HRW warns Houthi landmines are killing civilians
A report released by Human Rights Watch said Houthis landmines have causes deaths and serious injuries to civilians
Landmines used by forces loyal to the Houthi movement in Yemen's southwestern city of Taiz have caused civilian deaths and fatal injuries, a Human Rights Watch report said on Thursday, releasing new evidence of the militias’ use of the banned antipersonnel mines.
At least 11 civilians, including seven children, were killed by an antivehicle mine in al-Waziyah neighborhood - a western part of Taiz last month - a local activist told Human Rights Watch.

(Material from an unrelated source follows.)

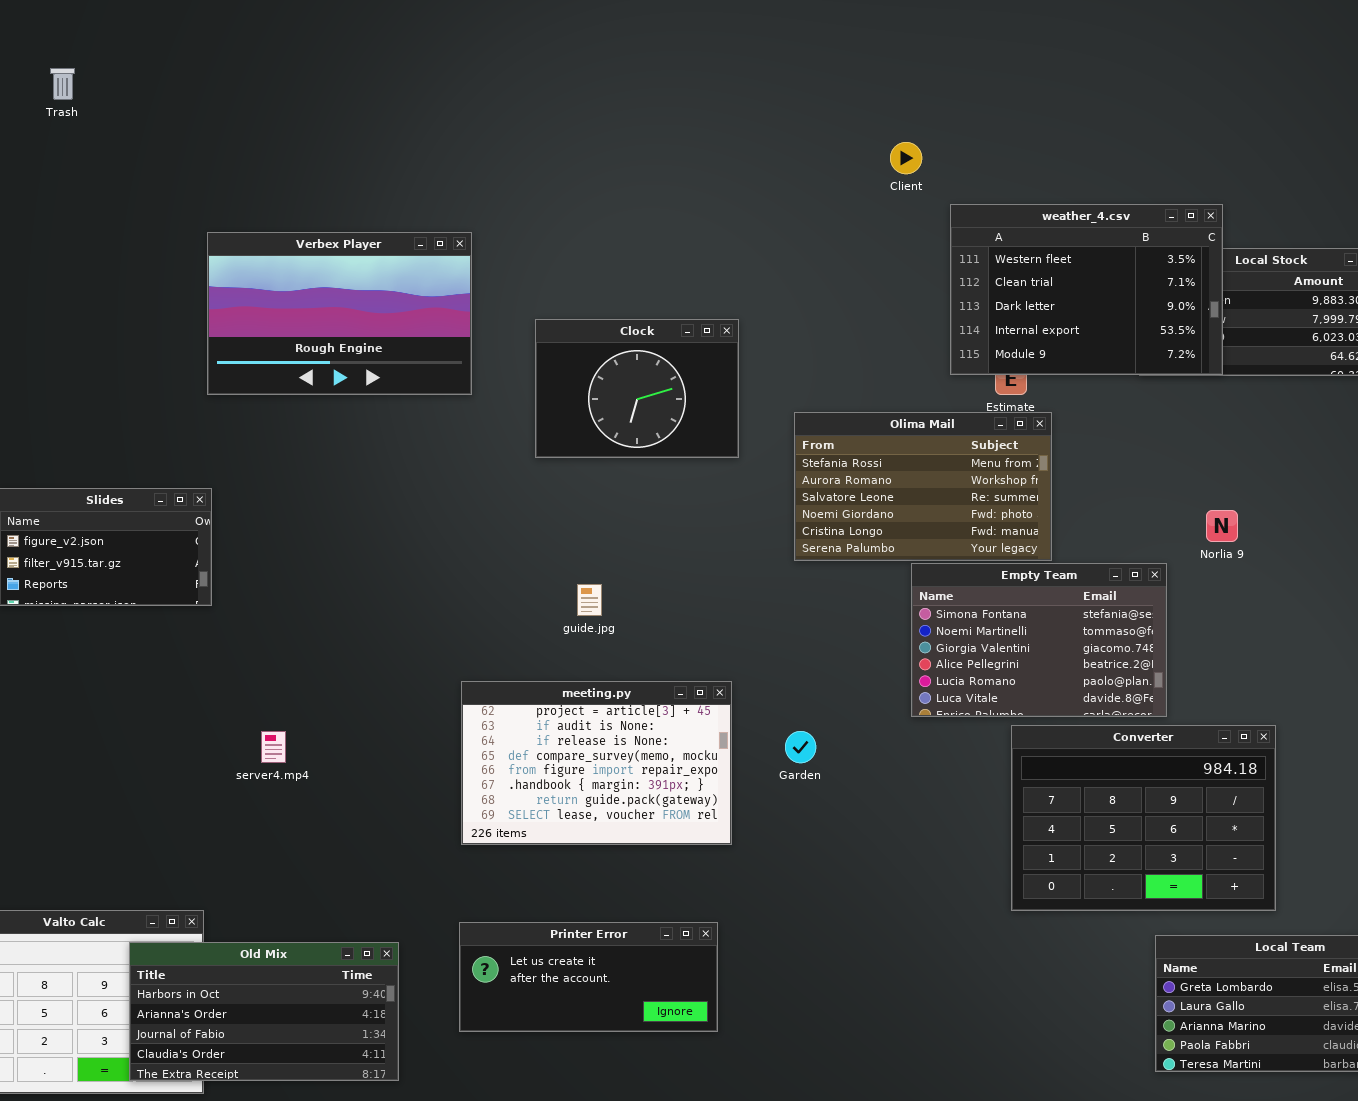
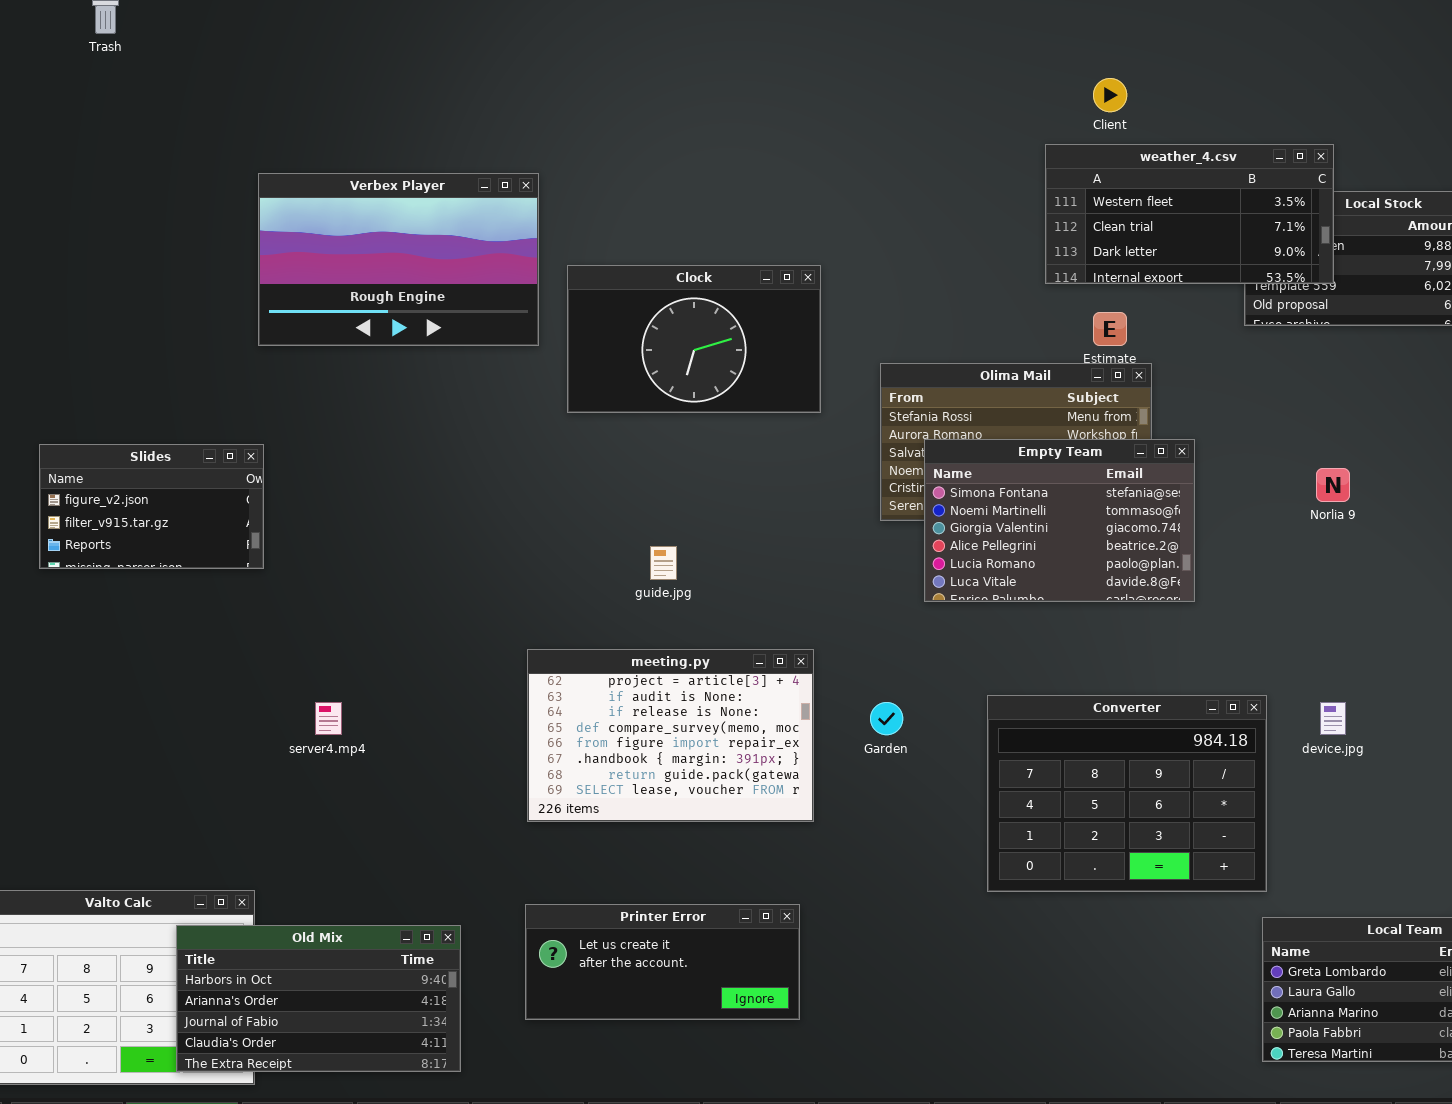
Client: [890,142,922,174] -> [1093,78,1127,112], moved
weather_4.csv: [950,204,1223,375] -> [1045,144,1334,284], resized
Clock: [535,319,739,458] -> [567,265,821,413], resized
Empty Team: [911,563,1167,717] -> [924,439,1195,602], moved
Converter: [1011,725,1276,911] -> [987,695,1267,892], moved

“Houthi and allied forces are showing cold-hearted cruelty toward civilians by using landmines,” said Steve Goose, arms director at Human Rights Watch. “Yemen’s warring parties should immediately stop laying mines, destroy mines in their possession and ensure that demining teams can work unimpeded so that families can safely return home.”
Yemeni mine clearance officials and medical professionals, revealed that antipersonnel and anti-vehicle mines have resulted in the deaths of at least 18 people and wounded more than 39 in Taiz – Yemen’s third largest city - between May 2015 and April 2016, according to Taiz-based group Against Mines National Organization. Media reports also provide collaborative evidence regarding these deadly incidents.
Deaths, disabilities
The human rights group documented that landmines in Taiz have killed five children and have caused permanent disabilities to four, and wounded 13 others. All but one of the 18 deaths that were documented were caused by antivehicle mines, while nine of 11 permanent injuries were a result of antipersonnel mines.

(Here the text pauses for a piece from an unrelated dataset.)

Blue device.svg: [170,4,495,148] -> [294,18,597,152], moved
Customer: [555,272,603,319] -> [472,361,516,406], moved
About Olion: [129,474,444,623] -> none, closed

However, the report stated that the total figure of landmine victims in Taiz were not known and that the actual number of mine victims in Yemen may be much higher.

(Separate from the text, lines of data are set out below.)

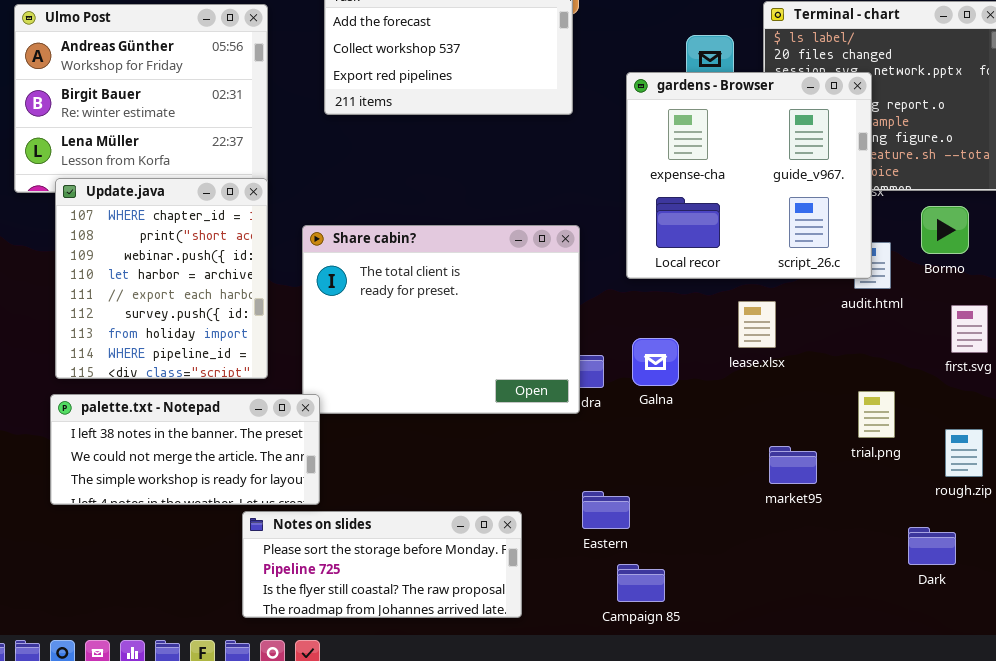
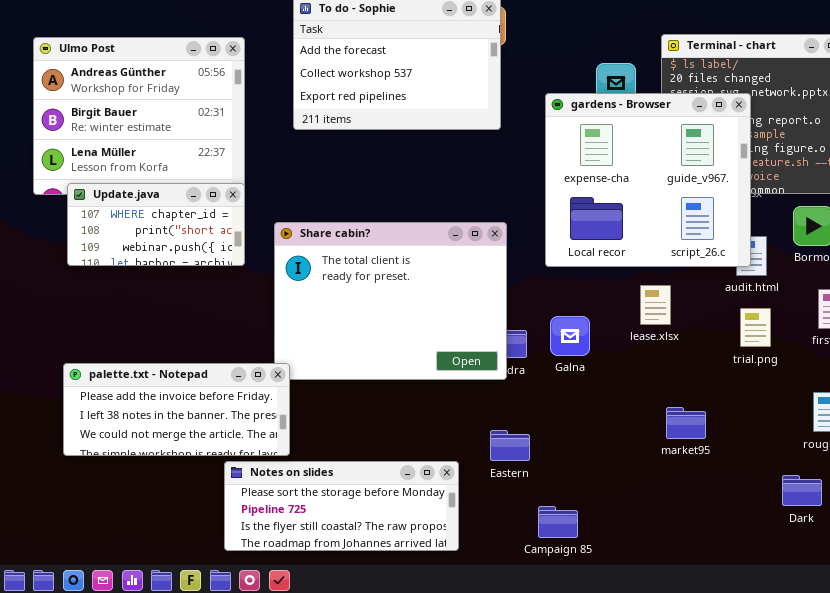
Update.java: [55,178,268,379] -> [67,183,245,266], resized
trial.png: [858,391,895,438] -> [740,308,771,347], moved
palette.txt - Notepad: [50,394,320,505] -> [63,363,290,456], scrolled up 1 row
Eastern: [582,491,630,529] -> [490,430,530,461], moved

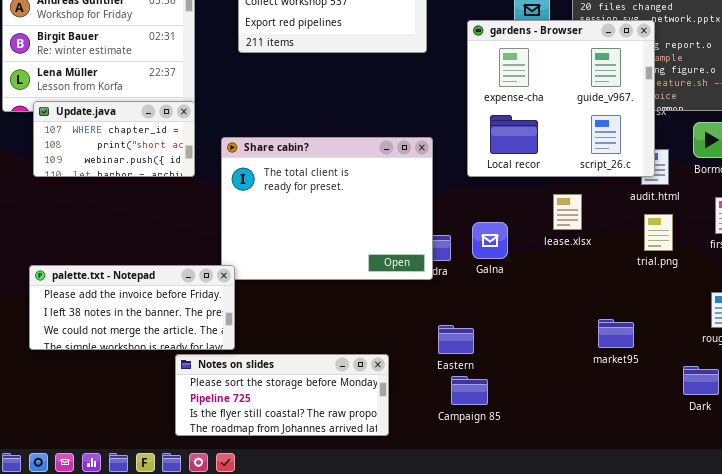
market95: [666,407,706,439] -> [598,319,634,348], moved
Eastern: [490,430,530,461] -> [438,325,474,354], moved
Campaign 85: [538,506,578,538] -> [451,376,488,405], moved

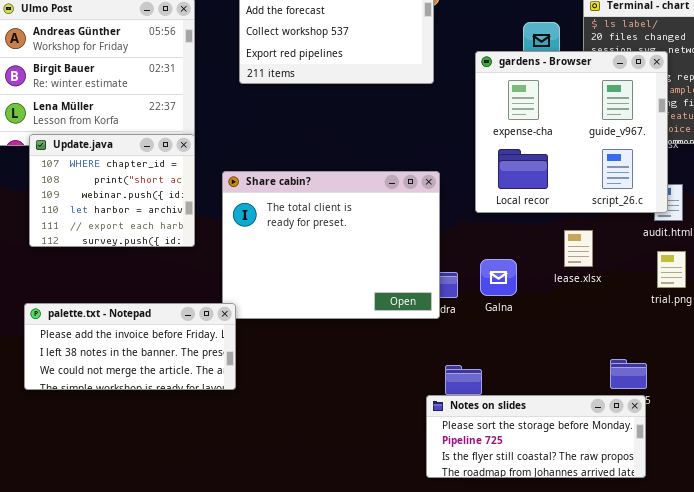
Update.java: [33,101,195,177] -> [29,134,195,247], resized
Notes on slides: [175,354,389,436] -> [426,395,646,478], moved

Yemenis clearing mines in Taiz and medical professionals said that landmines have caused dozens of civilian casualties since March.
Dr. Suhail al-Dabhani, General director at Taiz’s al-Rawda Hospital, told Human Rights Watch in June, that since late April, the hospital had treated 50 people – 30 men, eight women, and 12 children – who had one or more limbs amputated and who he believed had been wounded by landmines.
Essam al-Bathra, who leads a volunteer group at a Taiz rehabilitation center that assists people with prosthetic limbs, said the center has recieved at least 29 cases of landmine-related injuries since it reopened in May. The center was closed for nearly a year due to months of fighting between Houthi militias and Popular Resistance officers in the city.
Clearing operations
Parts of Taiz have been besieged by Iran-backed Houthis and allied forces loyal to former president Saleh since that start of the war in 2015. Demining teams who entered these areas soon after Houthi and allied forces withdrew have since cleared and destroyed mines from areas that were not known to have been mined before the conflict.
Officials at the Ministry of Human Rights in Sanaa, controlled by the Houthis and Saleh’s General People’s Congress party, denied alligations of Houthis and allied forces use of antipersonnel mines to Human Rights Watch in late July.
According to Human Rights Watch an official with the office of the Supreme Revolutionary Committee said in early August that Houthi forces did not plant antipersonnel mines in the city of Taiz, but acknowledged Houthi use of antivehicle mines - yet stated that the use was “in military areas” only.
Yemen endorsed the 1997 Mine Ban Treaty on September 1998 – committing to ban the use of antipersonnel mines, and had reported to the UN in April 2002 that all stockpiles of antipersonnel mines were destroyed.
Last year, during an investigation by Human Rights Watch, mine clearance personnel found at least two types of antipersonnel mines that were produced in the 1980s - PPM-2 mines manufactured in the former East Germany and GYATA-64 mines made in Hungary – that were not listed among the four types of antipersonnel mines that Yemen had reported in its stockpile in the past, including for training mine clearance personnel.
Both the mine types that were found have been used elsewhere in Yemen in recent years, the report said, stating that evidence of the use of the antipersonnel mines in 2015 suggested that either Yemen’s report to the UN to declare the completion of destroying its stockpile in 2002 was incorrect or the mines were acquired from another source after 2002.
However, both Germany and Hungary signed the Mine Ban Treaty in December 1997, committing to end production and transfers of antipersonnel mines.